La mise en scène, quant à elle, transpose l’action dans le cadre d’une étrange secte. Digne représentant du Regietheater berlinois, Sebastian Baumgarten parasite volontairement toute illusion théâtrale. Soit. Mais à quelle fin ? Pour assister au premier acte à un bal façon messe noire sacrificielle bon marché où de vilains masques manière Ku Klux Klan parquent les paysans invités en coulisses. Pour voir un banquet final extrêmement commun, alliant de pauvres effets pyrotechniques au costume « diable de carnaval » porté par Don Giovanni. Pour voir ce dernier passer d’une sorte de Tartuffe à un gourou punk, peu convaincant dans l’un ou l’autre de ces rôles. Rare fil conducteur de ce travail décousu, une projection vidéo qui commente l’action et dénonce ainsi la fausseté – ou l’embourgeoisement – de ce monde moralisateur, face à un Don Giovanni d’une liberté toute aristocratique.
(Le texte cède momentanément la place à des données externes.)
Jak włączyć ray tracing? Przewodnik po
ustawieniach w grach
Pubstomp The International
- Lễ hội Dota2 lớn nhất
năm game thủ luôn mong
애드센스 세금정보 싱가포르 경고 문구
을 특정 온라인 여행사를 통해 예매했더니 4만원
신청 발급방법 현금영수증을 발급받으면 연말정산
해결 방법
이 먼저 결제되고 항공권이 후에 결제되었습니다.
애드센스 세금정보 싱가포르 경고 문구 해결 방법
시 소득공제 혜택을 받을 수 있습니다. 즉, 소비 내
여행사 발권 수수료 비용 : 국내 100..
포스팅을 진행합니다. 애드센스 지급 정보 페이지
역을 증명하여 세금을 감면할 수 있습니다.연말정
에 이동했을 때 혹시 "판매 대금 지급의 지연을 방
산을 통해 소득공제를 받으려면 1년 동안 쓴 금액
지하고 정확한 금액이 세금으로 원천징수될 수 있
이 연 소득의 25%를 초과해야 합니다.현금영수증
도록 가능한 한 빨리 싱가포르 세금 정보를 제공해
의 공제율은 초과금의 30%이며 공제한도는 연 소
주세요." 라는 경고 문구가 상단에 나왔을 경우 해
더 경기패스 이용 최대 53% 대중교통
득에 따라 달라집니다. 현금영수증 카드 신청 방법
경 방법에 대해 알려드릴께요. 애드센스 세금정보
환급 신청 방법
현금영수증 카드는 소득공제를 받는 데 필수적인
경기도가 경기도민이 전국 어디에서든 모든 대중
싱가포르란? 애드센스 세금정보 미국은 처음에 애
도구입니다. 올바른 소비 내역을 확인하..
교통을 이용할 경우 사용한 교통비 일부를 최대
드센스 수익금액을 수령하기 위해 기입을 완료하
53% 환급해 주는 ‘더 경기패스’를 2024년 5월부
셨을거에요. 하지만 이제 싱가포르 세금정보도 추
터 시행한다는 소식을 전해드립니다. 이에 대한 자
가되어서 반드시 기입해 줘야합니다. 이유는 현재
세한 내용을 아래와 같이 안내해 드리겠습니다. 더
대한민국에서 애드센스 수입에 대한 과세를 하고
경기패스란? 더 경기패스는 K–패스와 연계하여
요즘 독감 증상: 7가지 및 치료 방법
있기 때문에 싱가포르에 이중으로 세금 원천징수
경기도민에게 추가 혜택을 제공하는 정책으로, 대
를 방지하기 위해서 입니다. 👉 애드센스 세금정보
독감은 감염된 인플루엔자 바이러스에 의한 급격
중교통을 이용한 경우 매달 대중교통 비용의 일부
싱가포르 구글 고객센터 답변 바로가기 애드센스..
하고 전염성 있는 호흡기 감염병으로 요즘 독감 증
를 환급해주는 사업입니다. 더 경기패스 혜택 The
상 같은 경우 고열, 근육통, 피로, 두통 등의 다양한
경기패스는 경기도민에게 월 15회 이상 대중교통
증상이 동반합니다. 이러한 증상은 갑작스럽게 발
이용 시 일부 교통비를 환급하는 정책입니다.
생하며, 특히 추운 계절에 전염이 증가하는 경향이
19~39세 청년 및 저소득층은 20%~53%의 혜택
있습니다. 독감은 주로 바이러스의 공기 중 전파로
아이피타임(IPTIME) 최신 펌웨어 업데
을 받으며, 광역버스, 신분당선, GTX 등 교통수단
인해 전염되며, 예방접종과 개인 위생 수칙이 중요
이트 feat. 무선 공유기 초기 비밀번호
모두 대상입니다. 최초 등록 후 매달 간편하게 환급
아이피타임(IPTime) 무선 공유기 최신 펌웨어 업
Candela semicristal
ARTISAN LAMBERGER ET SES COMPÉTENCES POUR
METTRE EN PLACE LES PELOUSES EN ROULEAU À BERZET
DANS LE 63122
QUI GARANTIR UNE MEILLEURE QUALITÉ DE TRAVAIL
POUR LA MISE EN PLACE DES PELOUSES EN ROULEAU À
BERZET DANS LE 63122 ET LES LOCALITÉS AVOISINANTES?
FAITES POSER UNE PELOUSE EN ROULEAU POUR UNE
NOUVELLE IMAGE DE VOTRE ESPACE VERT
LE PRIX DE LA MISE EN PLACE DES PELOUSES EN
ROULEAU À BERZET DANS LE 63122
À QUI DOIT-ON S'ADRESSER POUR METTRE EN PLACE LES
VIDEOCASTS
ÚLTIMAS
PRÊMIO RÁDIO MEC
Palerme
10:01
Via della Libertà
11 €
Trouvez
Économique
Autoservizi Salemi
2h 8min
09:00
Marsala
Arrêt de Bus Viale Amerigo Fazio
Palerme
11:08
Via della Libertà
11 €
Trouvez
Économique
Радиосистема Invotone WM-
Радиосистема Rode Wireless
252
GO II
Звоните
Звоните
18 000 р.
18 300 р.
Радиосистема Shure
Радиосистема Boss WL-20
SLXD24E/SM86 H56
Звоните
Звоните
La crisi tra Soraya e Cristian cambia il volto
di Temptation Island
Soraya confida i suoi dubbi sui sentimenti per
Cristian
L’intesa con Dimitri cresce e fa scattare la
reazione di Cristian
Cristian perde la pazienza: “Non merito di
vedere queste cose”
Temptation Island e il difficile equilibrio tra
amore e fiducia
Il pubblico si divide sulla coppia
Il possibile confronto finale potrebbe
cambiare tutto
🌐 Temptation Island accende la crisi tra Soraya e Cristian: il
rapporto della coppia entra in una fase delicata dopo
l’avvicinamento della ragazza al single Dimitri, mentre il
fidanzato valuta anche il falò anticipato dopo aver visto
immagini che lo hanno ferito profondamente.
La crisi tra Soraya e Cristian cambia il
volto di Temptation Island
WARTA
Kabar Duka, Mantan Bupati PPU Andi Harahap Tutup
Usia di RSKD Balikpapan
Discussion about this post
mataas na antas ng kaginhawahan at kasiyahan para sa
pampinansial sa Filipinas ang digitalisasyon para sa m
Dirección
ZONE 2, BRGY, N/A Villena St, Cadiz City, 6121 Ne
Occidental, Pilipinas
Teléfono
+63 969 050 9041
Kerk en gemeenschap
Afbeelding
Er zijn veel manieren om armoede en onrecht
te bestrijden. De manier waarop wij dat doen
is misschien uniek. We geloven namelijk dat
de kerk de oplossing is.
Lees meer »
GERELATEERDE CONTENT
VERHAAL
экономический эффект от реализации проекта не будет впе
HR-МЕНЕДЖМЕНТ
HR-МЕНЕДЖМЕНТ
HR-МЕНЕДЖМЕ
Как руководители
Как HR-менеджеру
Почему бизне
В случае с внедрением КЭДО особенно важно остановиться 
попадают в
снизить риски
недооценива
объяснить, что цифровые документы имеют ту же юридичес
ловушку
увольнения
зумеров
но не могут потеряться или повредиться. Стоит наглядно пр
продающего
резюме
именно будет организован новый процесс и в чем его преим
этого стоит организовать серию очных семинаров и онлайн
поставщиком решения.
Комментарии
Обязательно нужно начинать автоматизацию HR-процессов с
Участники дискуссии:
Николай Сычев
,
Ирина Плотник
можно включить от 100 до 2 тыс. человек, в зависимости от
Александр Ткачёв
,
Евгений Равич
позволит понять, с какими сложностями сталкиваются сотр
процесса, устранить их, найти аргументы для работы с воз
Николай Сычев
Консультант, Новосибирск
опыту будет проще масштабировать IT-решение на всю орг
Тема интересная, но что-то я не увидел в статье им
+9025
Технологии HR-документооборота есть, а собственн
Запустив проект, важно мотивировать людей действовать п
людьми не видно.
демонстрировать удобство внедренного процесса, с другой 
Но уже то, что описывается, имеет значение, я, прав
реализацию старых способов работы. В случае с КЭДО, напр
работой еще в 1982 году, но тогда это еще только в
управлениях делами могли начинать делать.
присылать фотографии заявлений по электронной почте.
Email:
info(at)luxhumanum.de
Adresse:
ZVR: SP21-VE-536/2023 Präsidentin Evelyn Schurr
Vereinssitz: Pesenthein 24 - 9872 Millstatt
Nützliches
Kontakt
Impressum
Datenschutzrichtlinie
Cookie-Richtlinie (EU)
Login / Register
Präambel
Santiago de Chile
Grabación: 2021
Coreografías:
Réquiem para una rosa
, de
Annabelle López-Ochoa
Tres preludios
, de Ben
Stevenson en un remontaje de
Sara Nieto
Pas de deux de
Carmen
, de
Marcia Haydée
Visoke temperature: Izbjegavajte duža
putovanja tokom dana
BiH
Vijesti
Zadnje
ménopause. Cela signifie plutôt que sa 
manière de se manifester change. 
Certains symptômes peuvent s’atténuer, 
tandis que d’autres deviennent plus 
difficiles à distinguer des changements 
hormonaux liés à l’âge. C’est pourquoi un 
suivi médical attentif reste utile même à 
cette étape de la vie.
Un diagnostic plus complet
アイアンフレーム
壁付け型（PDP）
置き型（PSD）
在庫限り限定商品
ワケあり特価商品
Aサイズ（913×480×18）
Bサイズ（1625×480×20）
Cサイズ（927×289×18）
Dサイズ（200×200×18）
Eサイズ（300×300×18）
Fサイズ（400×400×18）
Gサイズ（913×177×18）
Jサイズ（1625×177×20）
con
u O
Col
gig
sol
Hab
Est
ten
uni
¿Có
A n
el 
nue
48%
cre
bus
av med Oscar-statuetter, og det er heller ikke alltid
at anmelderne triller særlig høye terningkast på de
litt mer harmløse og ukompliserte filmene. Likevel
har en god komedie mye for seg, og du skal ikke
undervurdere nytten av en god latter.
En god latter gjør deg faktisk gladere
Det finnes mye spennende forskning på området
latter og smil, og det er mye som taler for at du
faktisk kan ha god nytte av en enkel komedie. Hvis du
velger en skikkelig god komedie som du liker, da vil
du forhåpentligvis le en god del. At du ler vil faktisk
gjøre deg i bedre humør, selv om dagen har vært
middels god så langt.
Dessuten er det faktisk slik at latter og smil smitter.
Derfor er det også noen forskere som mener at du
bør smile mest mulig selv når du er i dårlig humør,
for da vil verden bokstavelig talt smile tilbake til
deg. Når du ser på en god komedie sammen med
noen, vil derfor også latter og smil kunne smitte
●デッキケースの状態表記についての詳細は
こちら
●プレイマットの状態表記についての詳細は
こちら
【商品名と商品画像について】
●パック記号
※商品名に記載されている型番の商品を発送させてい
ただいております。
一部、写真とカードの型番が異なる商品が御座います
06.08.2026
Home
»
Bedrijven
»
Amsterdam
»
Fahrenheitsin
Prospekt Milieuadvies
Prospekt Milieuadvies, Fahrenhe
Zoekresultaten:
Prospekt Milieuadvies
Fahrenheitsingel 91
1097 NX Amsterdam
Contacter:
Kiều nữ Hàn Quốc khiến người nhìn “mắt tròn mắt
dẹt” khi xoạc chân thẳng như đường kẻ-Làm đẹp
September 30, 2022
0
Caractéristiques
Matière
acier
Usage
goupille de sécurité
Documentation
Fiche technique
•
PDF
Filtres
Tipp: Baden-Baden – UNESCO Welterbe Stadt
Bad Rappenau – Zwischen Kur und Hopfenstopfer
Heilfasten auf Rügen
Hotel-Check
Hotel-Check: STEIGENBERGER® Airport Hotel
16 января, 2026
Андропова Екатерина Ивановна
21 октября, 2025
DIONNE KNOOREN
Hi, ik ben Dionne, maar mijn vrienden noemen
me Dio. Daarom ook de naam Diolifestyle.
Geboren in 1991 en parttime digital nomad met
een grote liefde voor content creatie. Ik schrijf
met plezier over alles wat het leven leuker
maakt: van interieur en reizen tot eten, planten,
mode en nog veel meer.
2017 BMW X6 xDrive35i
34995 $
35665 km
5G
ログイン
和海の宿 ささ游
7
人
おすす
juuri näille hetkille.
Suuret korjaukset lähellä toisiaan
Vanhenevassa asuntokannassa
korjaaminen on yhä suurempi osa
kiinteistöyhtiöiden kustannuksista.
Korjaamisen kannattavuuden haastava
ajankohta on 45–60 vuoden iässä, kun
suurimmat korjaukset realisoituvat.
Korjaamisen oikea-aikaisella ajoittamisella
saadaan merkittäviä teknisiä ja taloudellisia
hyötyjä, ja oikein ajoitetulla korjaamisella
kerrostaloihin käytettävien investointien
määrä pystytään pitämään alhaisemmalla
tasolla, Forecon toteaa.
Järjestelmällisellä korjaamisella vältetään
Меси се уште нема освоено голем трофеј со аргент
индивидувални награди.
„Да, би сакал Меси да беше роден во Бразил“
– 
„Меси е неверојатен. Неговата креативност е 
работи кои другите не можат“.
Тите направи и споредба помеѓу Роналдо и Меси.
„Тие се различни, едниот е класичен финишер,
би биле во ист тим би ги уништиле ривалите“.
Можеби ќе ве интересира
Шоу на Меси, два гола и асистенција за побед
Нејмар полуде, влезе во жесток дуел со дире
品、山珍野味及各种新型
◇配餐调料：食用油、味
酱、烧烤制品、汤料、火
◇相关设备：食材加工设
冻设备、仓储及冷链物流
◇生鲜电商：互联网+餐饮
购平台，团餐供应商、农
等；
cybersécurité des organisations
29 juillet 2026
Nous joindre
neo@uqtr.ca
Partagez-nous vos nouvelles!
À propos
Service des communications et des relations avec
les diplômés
On le comprend donc, le propos du metteur en scène n’est pas vide de sens – loin de là. Mais les différentes lectures s’activent sans véritable pensée dramaturgique, et il manque à tout cela une ligne d’ensemble forte.
A l’image de ce Don Giovanni sanguinaire, une telle mise en scène dissèque l’opéra de Mozart, au point d’en sectionner les organes vitaux. Sa capacité à agir sur le spectateur – raison d’être d’une pareille transposition – s’en trouve considérablement réduite. Ne reste alors qu’une plaisanterie grotesque et longuette.